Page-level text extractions
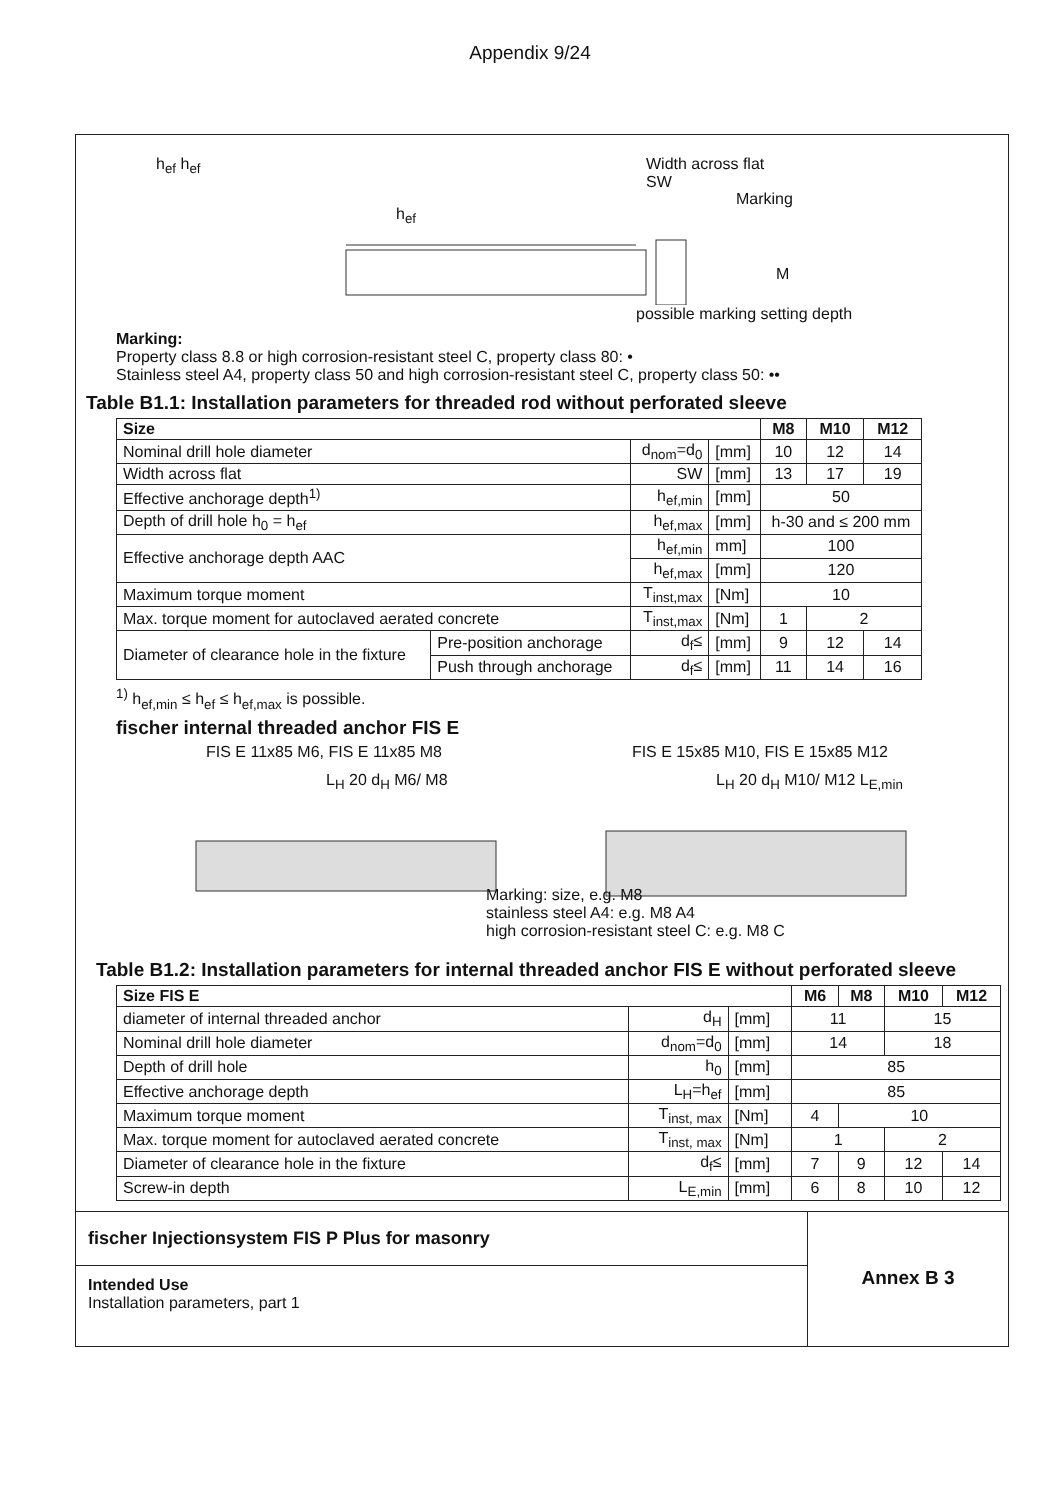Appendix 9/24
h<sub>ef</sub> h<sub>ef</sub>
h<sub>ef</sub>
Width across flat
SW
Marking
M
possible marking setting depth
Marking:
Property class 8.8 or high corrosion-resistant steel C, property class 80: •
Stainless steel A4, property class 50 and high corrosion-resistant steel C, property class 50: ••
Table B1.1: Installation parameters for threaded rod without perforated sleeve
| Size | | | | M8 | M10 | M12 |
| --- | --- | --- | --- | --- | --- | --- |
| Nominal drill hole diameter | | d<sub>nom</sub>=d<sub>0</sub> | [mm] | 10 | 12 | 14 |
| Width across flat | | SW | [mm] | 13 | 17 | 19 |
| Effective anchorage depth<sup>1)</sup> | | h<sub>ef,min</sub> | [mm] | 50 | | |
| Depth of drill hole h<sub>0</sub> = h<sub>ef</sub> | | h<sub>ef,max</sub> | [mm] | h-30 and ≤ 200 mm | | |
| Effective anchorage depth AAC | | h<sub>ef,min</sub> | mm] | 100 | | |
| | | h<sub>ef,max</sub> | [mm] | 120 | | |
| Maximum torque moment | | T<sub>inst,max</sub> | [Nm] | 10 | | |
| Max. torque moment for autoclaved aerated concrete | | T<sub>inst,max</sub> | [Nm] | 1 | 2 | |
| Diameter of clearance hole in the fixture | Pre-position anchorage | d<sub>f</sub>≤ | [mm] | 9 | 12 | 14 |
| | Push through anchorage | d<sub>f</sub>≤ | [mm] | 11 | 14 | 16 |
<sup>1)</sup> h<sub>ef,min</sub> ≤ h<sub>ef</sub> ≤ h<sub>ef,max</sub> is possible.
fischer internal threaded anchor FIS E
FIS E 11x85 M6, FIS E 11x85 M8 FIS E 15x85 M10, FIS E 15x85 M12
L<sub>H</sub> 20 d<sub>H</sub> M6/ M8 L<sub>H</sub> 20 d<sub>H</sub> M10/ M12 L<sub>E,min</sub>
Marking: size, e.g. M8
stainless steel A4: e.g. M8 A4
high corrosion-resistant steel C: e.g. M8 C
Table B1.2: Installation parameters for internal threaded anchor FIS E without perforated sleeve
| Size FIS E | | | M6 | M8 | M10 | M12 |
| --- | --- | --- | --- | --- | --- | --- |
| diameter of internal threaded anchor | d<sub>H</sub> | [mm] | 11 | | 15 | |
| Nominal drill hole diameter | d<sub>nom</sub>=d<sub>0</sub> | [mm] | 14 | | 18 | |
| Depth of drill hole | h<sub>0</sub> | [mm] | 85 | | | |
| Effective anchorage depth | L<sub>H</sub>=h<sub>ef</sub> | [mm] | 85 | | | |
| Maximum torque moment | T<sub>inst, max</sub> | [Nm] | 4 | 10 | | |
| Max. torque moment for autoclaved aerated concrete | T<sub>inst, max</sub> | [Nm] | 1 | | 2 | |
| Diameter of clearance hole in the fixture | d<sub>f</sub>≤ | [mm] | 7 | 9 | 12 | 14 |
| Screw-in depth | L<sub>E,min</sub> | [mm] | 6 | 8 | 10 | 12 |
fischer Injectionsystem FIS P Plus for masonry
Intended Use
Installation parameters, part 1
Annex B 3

Exercise details - Examine the records and pull out every line where the string "moment" occurs.

Your response -
| Maximum torque moment | | T<sub>inst,max</sub> | [Nm] | 10 | | |
| Max. torque moment for autoclaved aerated concrete | | T<sub>inst,max</sub> | [Nm] | 1 | 2 | |
| Maximum torque moment | T<sub>inst, max</sub> | [Nm] | 4 | 10 | | |
| Max. torque moment for autoclaved aerated concrete | T<sub>inst, max</sub> | [Nm] | 1 | | 2 | |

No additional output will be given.